-- SUPPLIED TEXT follows --

Could you tell what code bases did you use to collect your statistics? I'll try to check the patch on our code bases. I think we should be careful about default settings. Maybe we should introduce another UMK_* for deeper analysis instead?

zaks.anna edited edge metadata.Jun 16 2017, 12:08 PM

Maybe we should introduce another UMK_* for deeper analysis instead?

The difference here is not substantial enough to warrant a new level. The general motivation for bumping these numbers is that we've set the timeouts many years ago and the hardware improved quite a bit since then.

zaks.anna accepted this revision.Jun 16 2017, 12:13 PM

Once Artem gives more details about the codebase he tested on, I think it would be fine to commit this. We can revert/address concerns later if @a.sidorin or anyone else raises concerns based on further testing on their codebases. @a.sidorin, would this work for you?

This revision is now accepted and ready to land.Jun 16 2017, 12:13 PM
NoQ added a comment.Jun 16 2017, 1:28 PM

This was an mixture of internal apple projects (user apps, drivers, deamons, whatever) with a relatively balanced selection of languages and levels of analyzer adoption. They amounted to ~16 hours of analysis CPU time (i.e. 4 hours on a quad-core machine per run). I've also ran it on LLVM separately, and had similar observations. I'm totally welcoming the feedback from other codebases!

Maybe we should introduce another UMK_* for deeper analysis instead?

-- SUPPLIED TEXT concluded --
-- STUDY MATERIAL follows --

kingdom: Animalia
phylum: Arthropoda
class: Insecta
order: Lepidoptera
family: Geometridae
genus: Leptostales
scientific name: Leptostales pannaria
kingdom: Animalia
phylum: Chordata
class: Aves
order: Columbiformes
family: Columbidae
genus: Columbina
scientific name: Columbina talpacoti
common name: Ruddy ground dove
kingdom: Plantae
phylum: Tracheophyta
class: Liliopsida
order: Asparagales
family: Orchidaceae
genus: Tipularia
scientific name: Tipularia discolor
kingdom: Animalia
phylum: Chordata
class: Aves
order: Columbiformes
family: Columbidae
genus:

-- STUDY MATERIAL concluded --

WORK REQUIRED =>
Continue the code review discussion about raising the analyzer's default limits, starting right after its last line.

ANSWER BOX =>
The difference here is not substantial enough to warrant a new level. The general motivation for bumping these numbers is that we've set the timeouts many years ago and the hardware improved quite a bit since then.

Yeah, the point was mostly about default settings, for people who don't bother to tweak them, and adding more options essentially defeats the purpose.

xazax.hun edited edge metadata.Jun 19 2017, 9:57 AM

While I have no objections, I am wondering whether this is the good way to spend the performance budget. In particular, there are patches to generate more symbolic expressions, that could also degrade the performance (but fix some fixmes along the way).

a.sidorin accepted this revision.Jun 19 2017, 10:17 AM

Ok, I hope this will work. Anyway, we can always revert this patch in case of any problems.

NoQ added a comment.Jun 20 2017, 12:34 AM

Gabor makes such a good point. Maybe we should commit the zombie symbols patch as well (:

In particular, there are patches to generate more symbolic expressions, that could also degrade the performance (but fix some fixmes along the way).

The patch you are talking about might be promising, but needs much more investigation and tuning for performance vs issues found. I do not think we should block this patch until the investigation is done.

This revision was automatically updated to reflect the committed changes.